The serialization process in Lunr.py consist on calling `Index.serialize`,
here is a complete example with the data from the [introduction](index.md):
```python
>>> import json
>>> from lunr import lunr
>>> documents = [{
...: 'id': 'a',
...: 'title': 'Mr. Green kills Colonel Mustard',
...: 'body': """Mr. Green killed Colonel Mustard in the study with the
...: candlestick. Mr. Green is not a very nice fellow."""
...: }, {
...: 'id': 'b',
...: 'title': 'Plumb waters plant',
...: 'body': 'Professor Plumb has a green and a yellow plant in his study',
...: }, {
...: 'id': 'c',
...: 'title': 'Scarlett helps Professor',
...: 'body': """Miss Scarlett watered Professor Plumbs green plant
...: while he was away on his murdering holiday.""",
...: }]
>>> idx = lunr(
...: ref='id',
...: fields=[dict(field_name='title', boost=10), 'body'],
...: documents=documents
...: )
>>> serialized_idx = idx.serialize()
>>> with open('idx.json', 'w') as fd:
...: json.dump(serialized_idx, fd)
```
As you can see `serialize` will produce a JSON friendly dict you can write to
disk and read from Lunr.js. The following snippet shows how to read the index
using Node.js:
```javascript
> const fs = require('fs')
> const lunr = require('lunr')
> const serializedIndex = JSON.parse(fs.readFileSync('idx.json'))
> let idx = lunr.Index.load(serializedIndex)
> idx.search('plant')
[
{
ref: 'b',
score: 1.599,
matchData: { metadata: [Object: null prototype] }
},
{
ref: 'c',
score: 0.13,
matchData: { metadata: [Object: null prototype] }
}
]
```
!!! Note
The search will only the _references_ of the matching documents.
It is up to you to keep mapping of the documents in memory to be able show richer
results which means in a web environment you will need to serve _two_ files,
one for the index and another the collection of documents.
## Loading a serialized index
You can also do the reverse operation of reading a serialized index produced
by Lunr.py or Lunr.js using the `Index.load` class method:
```python
>>> import json
>>> from lunr.index import Index
>>> with open("idx.json") as fd:
... serialized_idx = json.loads(fd.read())
...
>>> idx = Index.load(serialized_idx)
>>> idx.search("plant")
[{'ref': 'b', 'score': 1.599, 'match_data': <MatchData "plant">}, {'ref': 'c', 'score': 0.13, 'match_data': <MatchData "plant">}]
```
## Language support
Lunr.js uses the
[`lunr-languages`](https://lunrjs.com/guides/language_support.html) package,
a community driven collection of stemmers and trimmers for many languages.
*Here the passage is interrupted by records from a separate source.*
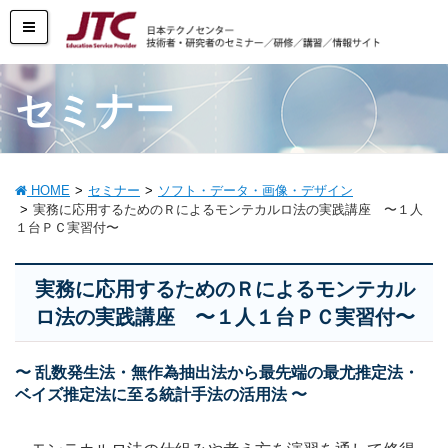
セミナー
HOME
セミナー
ソフト・データ・画像・デザイン
実務に応用するためのＲによるモンテカルロ法の実践講座 〜１人
１台ＰＣ実習付〜
実務に応用するためのＲによるモンテカル
ロ法の実践講座 〜１人１台ＰＣ実習付〜
〜 乱数発生法・無作為抽出法から最先端の最尤推定法・
ベイズ推定法に至る統計手法の活用法 〜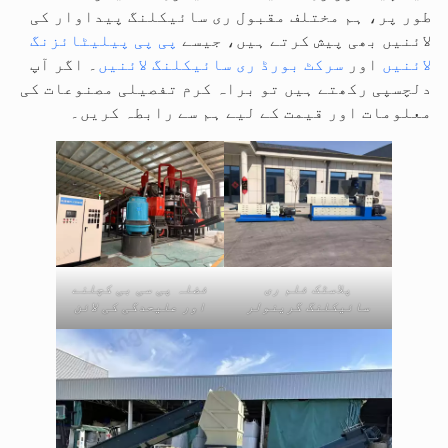
طور پر، ہم مختلف مقبول ری سائیکلنگ پیداوار کی
لائنیں بھی پیش کرتے ہیں، جیسے
پی پی پیلیٹائزنگ
لائنیں
اور
سرکٹ بورڈ ری سائیکلنگ لائنیں
۔ اگر آپ
دلچسپی رکھتے ہیں تو براہ کرم تفصیلی مصنوعات کی
معلومات اور قیمت کے لیے ہم سے رابطہ کریں۔
پلاسٹک فلم ری
فضلہ پی سی بی کچلنے
سائیکلنگ گرینولر
اور علیحدگی کی لائن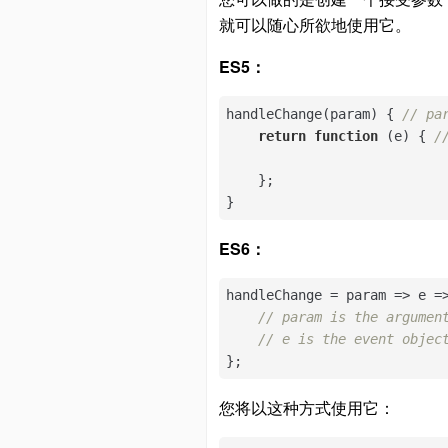
就可以随心所欲地使用它。
ES5：
handleChange(param) { 
// pa
return
function
 (
e
) 
{ 
/
    };

}
ES6：
handleChange = 
param
 =>
 e =>
// param is the argumen
// e is the event objec
};
您将以这种方式使用它：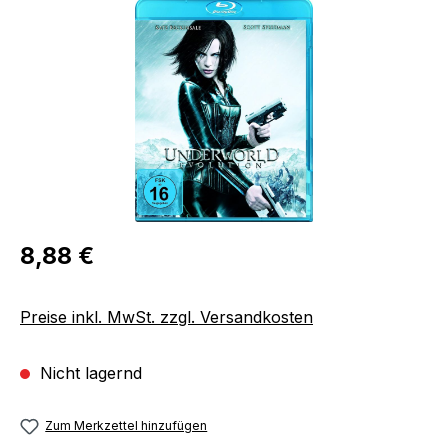
Bildergalerie überspringen
Regulärer Preis:
8,88 €
Preise inkl. MwSt. zzgl. Versandkosten
Nicht lagernd
Zum Merkzettel hinzufügen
Porting each of those into Python was not feasible so Lunr.py uses [NTLK](https://www.nltk.org/)
for language support and will configure the serialized index as expected by Lunr.js
to ensure compatibility.
However, this produces differences in scoring when loading indices from Lunr.py
into Lunr.js larger than those observed using the base english implementation,
due to inherent differences in the implementation of said stemmers and trimmers.